Another rant about gay marriage, and the religious Right in America. This one comes on the eve of the 9th Circuit ruling against the right of states to define marriage as the union between one man and one woman, and the vow of certain state governors to fight this decision.
It
seems to me that the surest way to destroy authority (and tradition) is
to invoke it in ways that are patently absurd (and in this case,
unjust).
The
greatest enemy to heterosexual marriage and family, in any traditional
sense, right now, in the United States, is the political movement that
wants to strengthen these by attacking things outside them. Burning
your garden down does not make mine grow better: in fact, if you look
closely, you will see that while I have been wasting time and energy
trying to kill yours (in vain), mine has become a neglected sea of weeds
and garbage. "It's the gays' fault!" No, morons. It is your fault
for wasting time attacking the gays instead of minding your own garden,
your own business, your own family, your own tradition.
If
I want a good garden, I have to go out and work--not find somebody else
to blame.
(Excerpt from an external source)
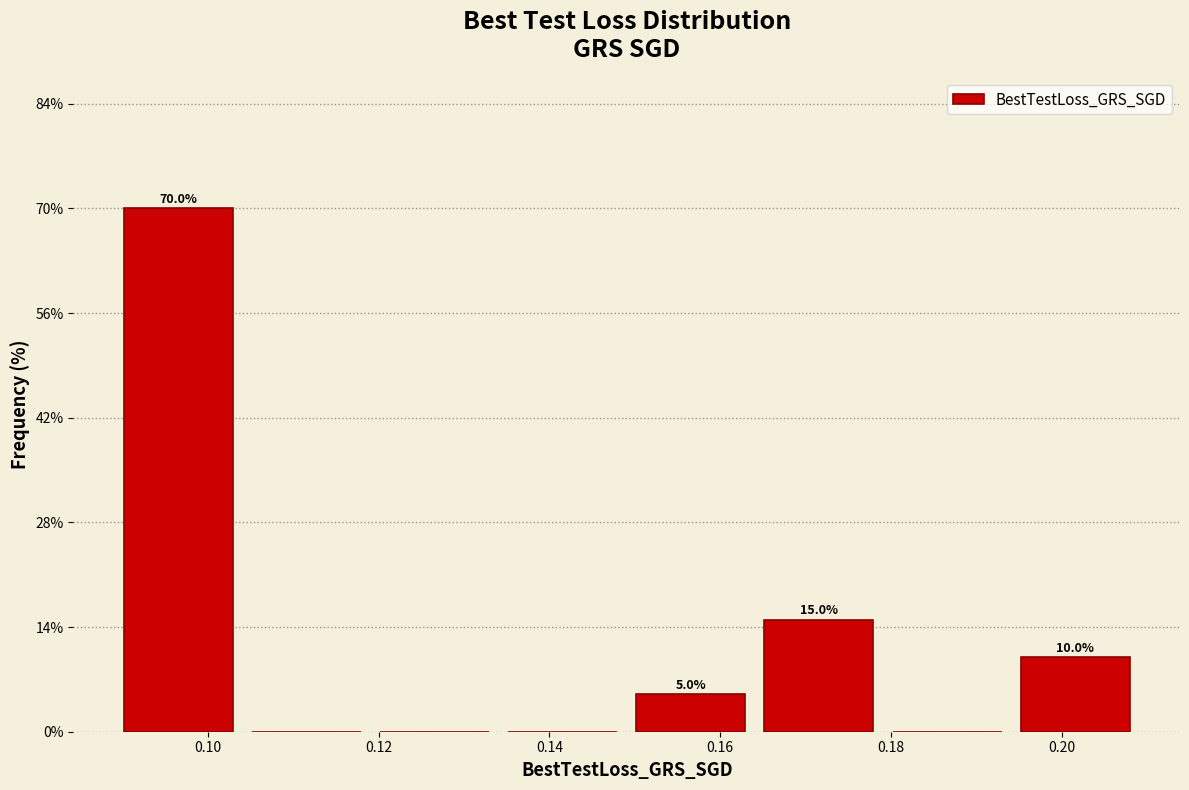

Over which range of the x-axis is the bar tallest?

0.090 to 0.104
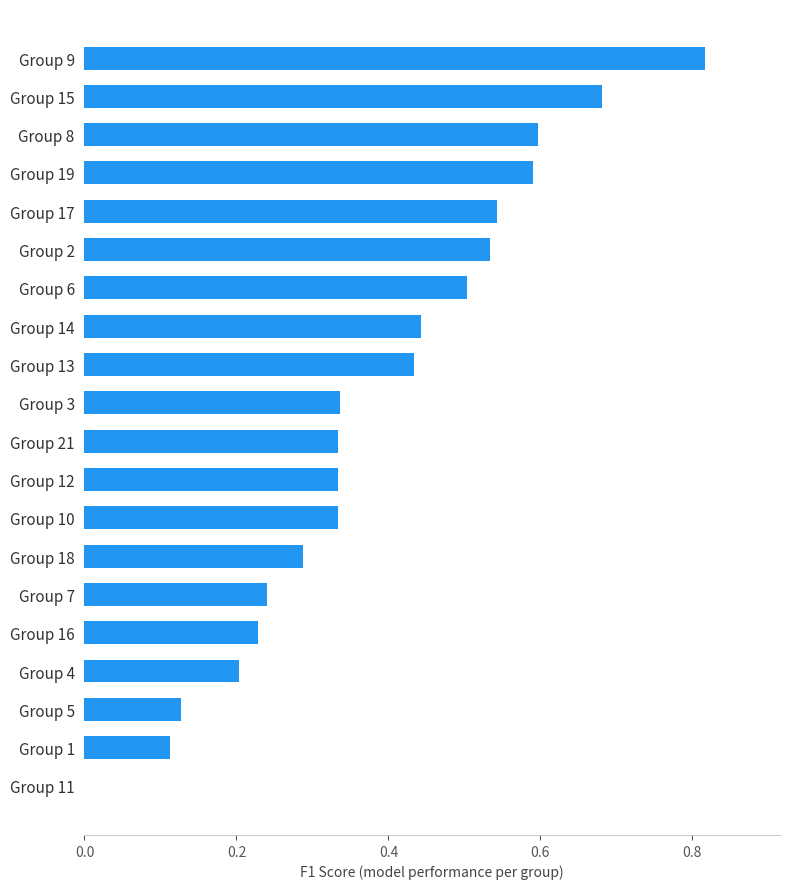

Which has a higher value, Group 10 or Group 14?

Group 14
If I want to make myself strong, I have to go out and
work--not punish you for going to a gym I don't like. If I want a good
education, I have to go out and work--not punish you for studying
something I wouldn't study. If I want to wear a burkha, I put one on: I
don't come to your house and make you wear it against your will, no
matter what the majority of people in our area believe about anything.
The
worst thing about this political putsch from the Right is that it is so
blatantly anti-American (in the old sense: it ignores the separation
between church and state and makes "religious freedom" a piece of
specious rhetoric). Essentially, these people want to enact their own
brand of sharia in the US, and call this "religious freedom" (it is my
religious freedom to make you wear a burkha, because if you don't, Satan
wins; if you dispute this, it is because Satan owns you, and you cannot
be trusted--you must be burned at the stake as a heretic). Hello,
Inquisition! Hello, fascism! This is simply absurd (without rational standing) and dangerous (likely to break society more than defend it).
My
final word on this nonsense from the Right is that even if letting gays
marry did create opportunity for really bad things to happen (somehow,
in ways I have yet to perceive), I would be for it. The same way I am
for allowing heterosexual, traditional marriages that end in crime (or
just divorce, pain, and suffering). You don't ban things simply because
somebody somewhere might conceivably get hurt doing them. Eating is
dangerous, but we all have to eat--and we don't all have to eat the same
thing, the same way, at the same time: that would be bad. Kind of like
we don't all have to marry the same way. That would be really bad, for
everyone--straights included. But who is going to protect us from
that? Who will defend us when one of Jesus' American mullahs receives a
revelation commanding us to participate in the one true order of
marriage or be damned--in this life and the next? I will take any
defense I can get from this dangerous bullshit, including defense from
"activist" judges (who in my view are simply doing what we created them
to do, i.e. rule on problems within the historical legal framework that
constitutes the official life of our society).
Here's
a thought. Maybe, just maybe, people will have the moral fortitude to
live decent lives on their own, without the mullahs--without a bunch of
external "defense" (that seems not to do anything besides grind on the
face of those unfortunate enough to appear untraditional from some
narrow, hypercritical vantage-point). Maybe my marriage needs to live
on its own, without taking yours (or a celebrity's) as some kind of
fixed reference point (which it never was anyway). Maybe the best way
to strengthen my marriage is to make it owe as little as possible to the
kind of culture that values tearing others down more than allowing them
the chance to make something beautiful of their lives--something that
they choose and do for themselves (with success or failure: the outcome
is irrelevant; what matters is that they have the option, the choice,
the capacity to try something they want to try).